Phelps tells us that this process lays the foundation for her doctoral work at the University of Tennessee.

As a 4th year Ph.D. candidate in the Nuclear Engineering Department at the University of TN- Knoxville, my time is spent trying to complete research towards my Ph.D.,” she says.

“I am still a full-time researcher at Oak Ridge National Laboratory and thankfully the research that I work on here is being applied towards my doctoral work. I am currently looking at alternative ways to perform solvent extraction experiments for rare isotopes that are used as power sources for nuclear batteries. These nuclear batteries can be used for medical imaging or powering equipment on spacecraft and vehicles, like the Mars rovers.”

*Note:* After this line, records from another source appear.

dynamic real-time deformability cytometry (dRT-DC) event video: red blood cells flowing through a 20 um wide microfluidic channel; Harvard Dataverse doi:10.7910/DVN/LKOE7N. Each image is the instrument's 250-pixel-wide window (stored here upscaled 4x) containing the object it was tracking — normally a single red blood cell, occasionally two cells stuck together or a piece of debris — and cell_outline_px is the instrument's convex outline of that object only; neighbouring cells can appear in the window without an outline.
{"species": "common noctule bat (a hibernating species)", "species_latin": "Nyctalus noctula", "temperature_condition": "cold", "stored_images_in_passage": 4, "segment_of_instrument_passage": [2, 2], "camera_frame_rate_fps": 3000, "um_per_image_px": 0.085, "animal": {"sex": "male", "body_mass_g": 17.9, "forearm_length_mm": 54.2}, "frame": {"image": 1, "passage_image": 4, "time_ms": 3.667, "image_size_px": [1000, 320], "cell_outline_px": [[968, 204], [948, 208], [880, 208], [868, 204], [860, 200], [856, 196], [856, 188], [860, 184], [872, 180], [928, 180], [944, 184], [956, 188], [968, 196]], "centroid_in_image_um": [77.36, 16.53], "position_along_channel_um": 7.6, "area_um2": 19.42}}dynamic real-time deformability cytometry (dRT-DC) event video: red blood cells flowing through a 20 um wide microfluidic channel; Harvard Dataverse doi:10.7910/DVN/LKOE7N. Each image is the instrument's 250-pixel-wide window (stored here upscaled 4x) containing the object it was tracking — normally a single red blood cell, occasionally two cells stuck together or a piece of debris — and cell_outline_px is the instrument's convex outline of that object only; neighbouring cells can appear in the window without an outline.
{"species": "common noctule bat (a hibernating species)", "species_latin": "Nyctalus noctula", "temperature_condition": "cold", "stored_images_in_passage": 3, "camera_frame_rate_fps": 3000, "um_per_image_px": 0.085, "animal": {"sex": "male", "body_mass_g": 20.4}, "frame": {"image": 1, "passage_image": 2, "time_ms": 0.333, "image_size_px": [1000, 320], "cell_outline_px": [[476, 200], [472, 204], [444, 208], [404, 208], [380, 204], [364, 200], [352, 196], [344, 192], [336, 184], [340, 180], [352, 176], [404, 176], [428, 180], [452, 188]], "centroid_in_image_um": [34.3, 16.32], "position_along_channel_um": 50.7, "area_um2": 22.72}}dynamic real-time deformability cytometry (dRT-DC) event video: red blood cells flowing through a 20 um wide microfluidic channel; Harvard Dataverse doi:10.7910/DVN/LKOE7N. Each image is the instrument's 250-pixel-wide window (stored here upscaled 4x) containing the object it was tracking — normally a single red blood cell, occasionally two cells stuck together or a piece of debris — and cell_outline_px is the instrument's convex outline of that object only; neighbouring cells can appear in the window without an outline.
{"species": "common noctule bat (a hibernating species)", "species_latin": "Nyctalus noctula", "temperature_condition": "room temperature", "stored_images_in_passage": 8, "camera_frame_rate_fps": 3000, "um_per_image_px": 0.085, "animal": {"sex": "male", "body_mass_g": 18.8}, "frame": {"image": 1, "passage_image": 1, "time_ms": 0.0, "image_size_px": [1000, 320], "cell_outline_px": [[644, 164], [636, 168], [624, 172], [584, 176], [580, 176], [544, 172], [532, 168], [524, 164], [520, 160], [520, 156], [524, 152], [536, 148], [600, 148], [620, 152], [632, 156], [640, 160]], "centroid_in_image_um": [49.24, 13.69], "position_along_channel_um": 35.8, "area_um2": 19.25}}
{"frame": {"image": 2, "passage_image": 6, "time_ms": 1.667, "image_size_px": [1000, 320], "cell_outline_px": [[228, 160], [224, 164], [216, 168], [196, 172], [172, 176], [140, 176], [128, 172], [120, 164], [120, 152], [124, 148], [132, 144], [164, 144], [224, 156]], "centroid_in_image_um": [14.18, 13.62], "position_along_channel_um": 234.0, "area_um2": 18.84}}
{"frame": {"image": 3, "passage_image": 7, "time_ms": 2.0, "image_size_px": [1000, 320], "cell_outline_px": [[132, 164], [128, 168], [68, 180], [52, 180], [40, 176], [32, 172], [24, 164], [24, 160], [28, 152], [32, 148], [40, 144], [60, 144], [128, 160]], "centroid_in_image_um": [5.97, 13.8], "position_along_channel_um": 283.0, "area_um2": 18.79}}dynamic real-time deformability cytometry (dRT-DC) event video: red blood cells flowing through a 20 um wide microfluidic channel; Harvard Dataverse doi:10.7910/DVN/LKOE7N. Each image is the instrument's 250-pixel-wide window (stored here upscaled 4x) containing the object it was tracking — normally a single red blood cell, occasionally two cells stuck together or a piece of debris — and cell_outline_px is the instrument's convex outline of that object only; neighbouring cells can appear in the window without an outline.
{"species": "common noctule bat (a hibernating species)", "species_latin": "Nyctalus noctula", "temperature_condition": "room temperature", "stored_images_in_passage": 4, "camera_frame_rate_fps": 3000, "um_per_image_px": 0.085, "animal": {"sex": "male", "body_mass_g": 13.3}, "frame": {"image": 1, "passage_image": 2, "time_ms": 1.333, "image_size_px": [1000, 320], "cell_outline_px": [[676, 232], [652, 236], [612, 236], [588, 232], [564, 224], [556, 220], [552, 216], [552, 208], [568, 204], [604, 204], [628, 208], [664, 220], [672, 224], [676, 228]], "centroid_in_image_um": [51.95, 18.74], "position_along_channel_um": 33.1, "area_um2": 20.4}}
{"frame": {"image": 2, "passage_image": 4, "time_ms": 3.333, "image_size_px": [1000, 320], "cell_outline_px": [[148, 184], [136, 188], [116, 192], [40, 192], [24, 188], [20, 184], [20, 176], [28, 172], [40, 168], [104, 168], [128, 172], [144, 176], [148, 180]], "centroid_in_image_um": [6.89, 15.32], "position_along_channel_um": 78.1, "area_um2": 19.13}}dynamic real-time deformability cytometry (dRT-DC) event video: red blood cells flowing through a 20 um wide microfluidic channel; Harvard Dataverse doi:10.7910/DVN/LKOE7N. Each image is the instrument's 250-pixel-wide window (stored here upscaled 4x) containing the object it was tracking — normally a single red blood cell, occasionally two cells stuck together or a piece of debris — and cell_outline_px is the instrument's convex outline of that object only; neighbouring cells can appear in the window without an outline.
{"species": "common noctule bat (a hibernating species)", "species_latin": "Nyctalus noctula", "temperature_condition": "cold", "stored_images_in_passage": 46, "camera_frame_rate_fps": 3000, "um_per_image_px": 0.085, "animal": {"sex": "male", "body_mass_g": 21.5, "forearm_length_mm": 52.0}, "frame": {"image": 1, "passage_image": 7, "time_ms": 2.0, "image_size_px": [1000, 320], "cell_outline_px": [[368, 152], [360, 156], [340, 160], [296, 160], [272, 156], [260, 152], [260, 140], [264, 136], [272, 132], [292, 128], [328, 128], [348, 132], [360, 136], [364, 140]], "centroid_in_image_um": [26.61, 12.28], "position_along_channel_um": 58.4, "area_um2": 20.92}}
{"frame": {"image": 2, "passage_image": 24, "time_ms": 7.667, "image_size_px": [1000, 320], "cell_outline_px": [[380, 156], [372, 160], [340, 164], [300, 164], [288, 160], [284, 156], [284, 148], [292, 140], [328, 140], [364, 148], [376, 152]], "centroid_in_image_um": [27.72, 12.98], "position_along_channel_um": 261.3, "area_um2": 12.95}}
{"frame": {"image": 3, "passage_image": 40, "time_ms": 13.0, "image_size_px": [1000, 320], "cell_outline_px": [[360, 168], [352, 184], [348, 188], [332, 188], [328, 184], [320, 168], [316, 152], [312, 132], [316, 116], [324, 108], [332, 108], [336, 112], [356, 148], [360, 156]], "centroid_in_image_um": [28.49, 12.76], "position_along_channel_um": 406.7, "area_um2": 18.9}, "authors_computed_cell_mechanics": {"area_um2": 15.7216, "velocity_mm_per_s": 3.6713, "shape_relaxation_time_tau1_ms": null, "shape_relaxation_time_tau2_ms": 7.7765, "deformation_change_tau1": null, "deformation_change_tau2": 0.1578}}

“I am also spearheading an initiative to introduce the nuclear field to underserved people and communities as a viable career opportunity. In collaboration with Pellissippi State Community College and Oak Ridge National Laboratory, we recently began a Chemical Radiation Pathway which prepares students for careers in the nuclear field as entry-level technicians. This pathway has introduced 3 new courses for the college: Radiochemistry (which I teach),  Hazardous Waste Control (which is taught by two of my colleagues at ORNL), and an Analytical Chemistry course. Students will also do an internship at ORNL and shadow a technician and principal investigator as they do their research work.”

Currently pursuing her doctorate in Nuclear Engineering, Phelps remains hopeful that her discovery will positively impact the African American and other marginalized communities within the scientific field.

“Making these opportunities possible is my way of giving back – making opportunities where none existed, exposing systemically underrepresented communities to career possibilities (if allowed to experience them), and being genuine about what I have experienced when sharing my story.”